In these moments, impulsive behavior isn’t about recklessness, it’s about escape. Escape from discomfort, from emotion, from fear, or from vulnerability.

The Hidden Dangers of Impulsivity

While impulsive behaviors may bring temporary relief, they often come with longer-term consequences.

Impulsivity can:

  • Damage relationships through hurtful words or actions

  • Create financial stress through unplanned spending

  • Increase risk-taking behaviors

  • Intensify shame, guilt, or self-criticism afterward

  • Reinforce cycles of emotional dysregulation

One of the most common things I hear after an impulsive moment is, “I didn't mean it. That’s not who I am.” And that's often true, impulsive behavior often reflects distress, not values.

I’ve seen people sabotage relationships they deeply care about, not because they don’t love their partner, but because the fear of abandonment or conflict felt unbearable in the moment. The relief is immediate, but the fallout can be heavy.

One of the most painful parts is that impulsivity can pull people further away from what they actually want like connection, stability, trust, and peace, and leave them feeling misunderstood or “out of control.”

How We Can Begin to Prevent Impulsive Patterns

The goal is not to eliminate impulsivity entirely (that’s neither realistic nor necessary). The goal is to create space between the urge and the action.

I always try to remember that even a three-second pause is still a pause.

Here are a few starting points:

1. Slow the body before the mind

You can’t reason your way out of a dysregulated nervous system. Grounding techniques such as deep breathing, cold water on the wrists, placing feet firmly on the floor, help signal safety first.

I personally notice that when my body slows, my thoughts follow. Even stepping outside for fresh air can change the entire trajectory of a moment.

2. Name what’s happening

Silently saying, “I’m feeling activated right now” helps bring the thinking brain back online. Awareness alone can reduce intensity.

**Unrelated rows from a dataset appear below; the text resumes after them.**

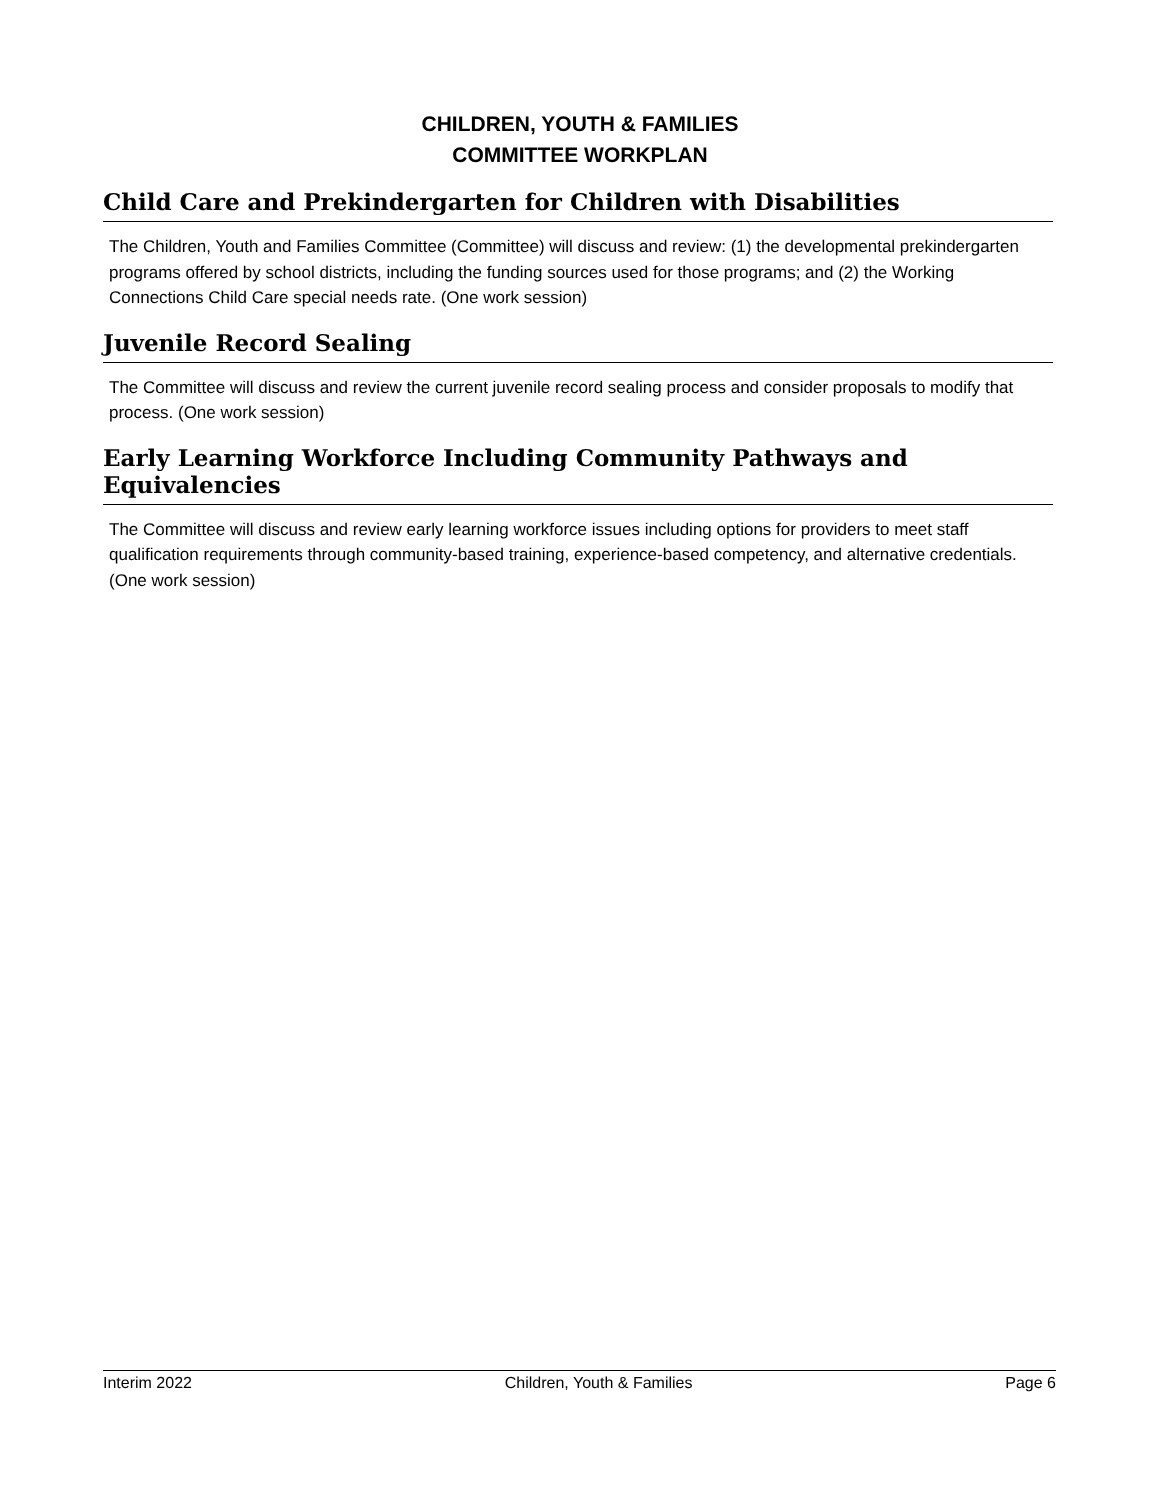CHILDREN, YOUTH & FAMILIES
COMMITTEE WORKPLAN
Child Care and Prekindergarten for Children with Disabilities
The Children, Youth and Families Committee (Committee) will discuss and review: (1) the developmental prekindergarten programs offered by school districts, including the funding sources used for those programs; and (2) the Working Connections Child Care special needs rate. (One work session)
Juvenile Record Sealing
The Committee will discuss and review the current juvenile record sealing process and consider proposals to modify that process. (One work session)
Early Learning Workforce Including Community Pathways and Equivalencies
The Committee will discuss and review early learning workforce issues including options for providers to meet staff qualification requirements through community-based training, experience-based competency, and alternative credentials. (One work session)
Interim 2022 Children, Youth & Families Page 6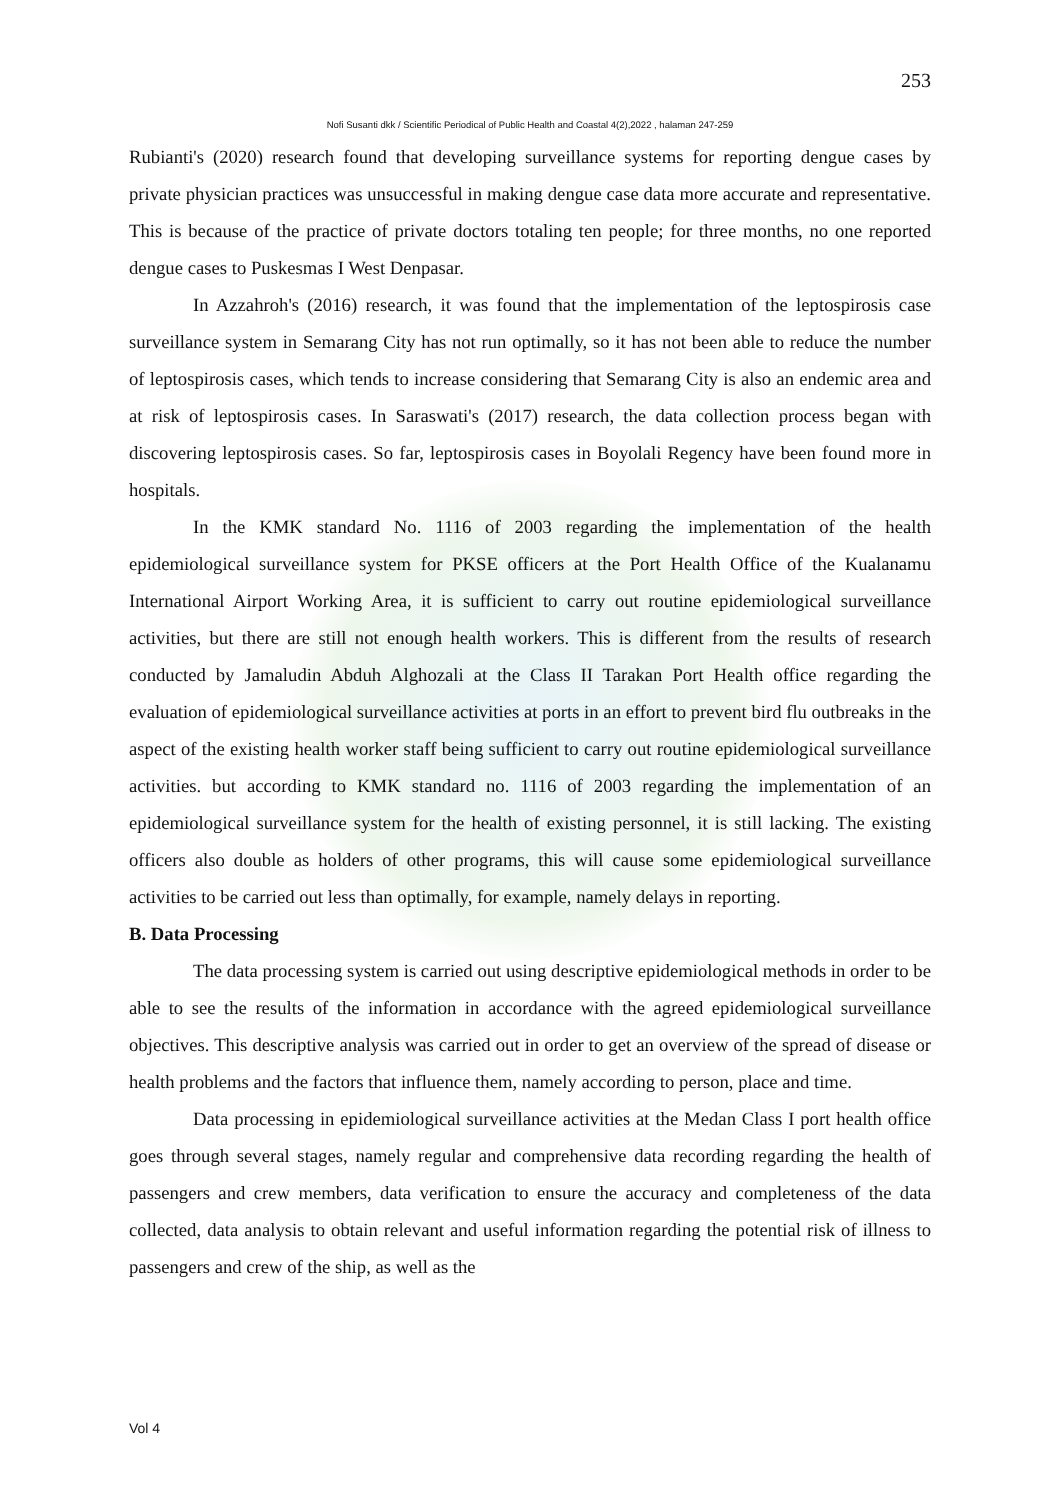253
Nofi Susanti dkk / Scientific Periodical of Public Health and Coastal 4(2),2022 , halaman 247-259
Rubianti's (2020) research found that developing surveillance systems for reporting dengue cases by private physician practices was unsuccessful in making dengue case data more accurate and representative. This is because of the practice of private doctors totaling ten people; for three months, no one reported dengue cases to Puskesmas I West Denpasar.
In Azzahroh's (2016) research, it was found that the implementation of the leptospirosis case surveillance system in Semarang City has not run optimally, so it has not been able to reduce the number of leptospirosis cases, which tends to increase considering that Semarang City is also an endemic area and at risk of leptospirosis cases. In Saraswati's (2017) research, the data collection process began with discovering leptospirosis cases. So far, leptospirosis cases in Boyolali Regency have been found more in hospitals.
In the KMK standard No. 1116 of 2003 regarding the implementation of the health epidemiological surveillance system for PKSE officers at the Port Health Office of the Kualanamu International Airport Working Area, it is sufficient to carry out routine epidemiological surveillance activities, but there are still not enough health workers. This is different from the results of research conducted by Jamaludin Abduh Alghozali at the Class II Tarakan Port Health office regarding the evaluation of epidemiological surveillance activities at ports in an effort to prevent bird flu outbreaks in the aspect of the existing health worker staff being sufficient to carry out routine epidemiological surveillance activities. but according to KMK standard no. 1116 of 2003 regarding the implementation of an epidemiological surveillance system for the health of existing personnel, it is still lacking. The existing officers also double as holders of other programs, this will cause some epidemiological surveillance activities to be carried out less than optimally, for example, namely delays in reporting.
B. Data Processing
The data processing system is carried out using descriptive epidemiological methods in order to be able to see the results of the information in accordance with the agreed epidemiological surveillance objectives. This descriptive analysis was carried out in order to get an overview of the spread of disease or health problems and the factors that influence them, namely according to person, place and time.
Data processing in epidemiological surveillance activities at the Medan Class I port health office goes through several stages, namely regular and comprehensive data recording regarding the health of passengers and crew members, data verification to ensure the accuracy and completeness of the data collected, data analysis to obtain relevant and useful information regarding the potential risk of illness to passengers and crew of the ship, as well as the
Vol 4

This is something I practice myself and I find it helps me and the people around me know what's going on and what I need in the moment. Naming the emotion without judging often creates just enough distance to choose differently.

3. Build a pause practice

This might look like waiting 24 hours before sending emotional messages or making a big purchase. It could mean stepping away from conversations or creating personal rules around big decisions when emotions are high.

I like to call this the “draft folder.” Everything emotional gets written but nothing gets sent.

4. Increase emotional tolerance

Most instances of impulsivity come from discomfort with feelings. Therapy, mindfulness, and emotional regulation skills help expand our ability to sit with emotions without reacting to them.

The more familiar we become with emotions, the less urgently we need to escape them.

5. Practice self-compassion, not shame

As with everything we talk about on this blog, learning these techniques take time. No one is looking for perfection. Shame fuels impulsivity. Compassion slows it. When we respond to ourselves with understanding instead of criticism, the nervous system learns safety, and safety creates time, and time helps us make better choices.

You can’t shame yourself into regulation.

And So... 

If you struggle with impulsivity, it doesn’t mean something is “wrong” with you. It means something inside you learned to act quickly to survive. That deserves understanding, not judgment.

Healing isn’t about control it’s about connection, safety, and learning new ways to respond when emotions run high. Over time, impulsivity softens not because we force it to, but because we no longer need it in the same way.

Change begins not with judgment, but with curiosity.

And that’s where the real work starts.